Dataset entries:
*** Block opens ***
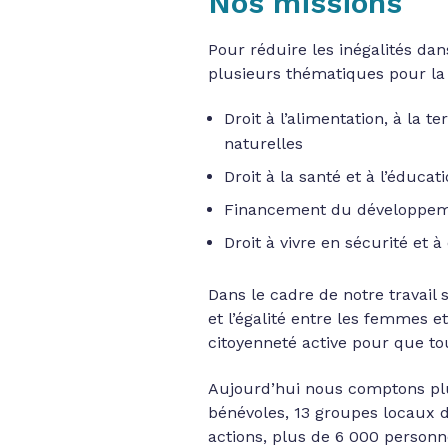
Nos missions
Pour réduire les inégalités da
plusieurs thématiques pour la
Droit à l’alimentation, à la 
naturelles
Droit à la santé et à l’éducat
Financement du développem
Droit à vivre en sécurité et à
Dans le cadre de notre travail
et l’égalité entre les femmes 
citoyenneté active pour que tou
Aujourd’hui nous comptons plu
bénévoles, 13 groupes locaux d
actions, plus de 6 000 personn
*** Block closes ***
Only the final stretch of the entries above is needed: print exactly the lines from the line containing "Aujourd’hui nous comptons plu" through the last one.

Written answer:
Aujourd’hui nous comptons plu
bénévoles, 13 groupes locaux d
actions, plus de 6 000 personn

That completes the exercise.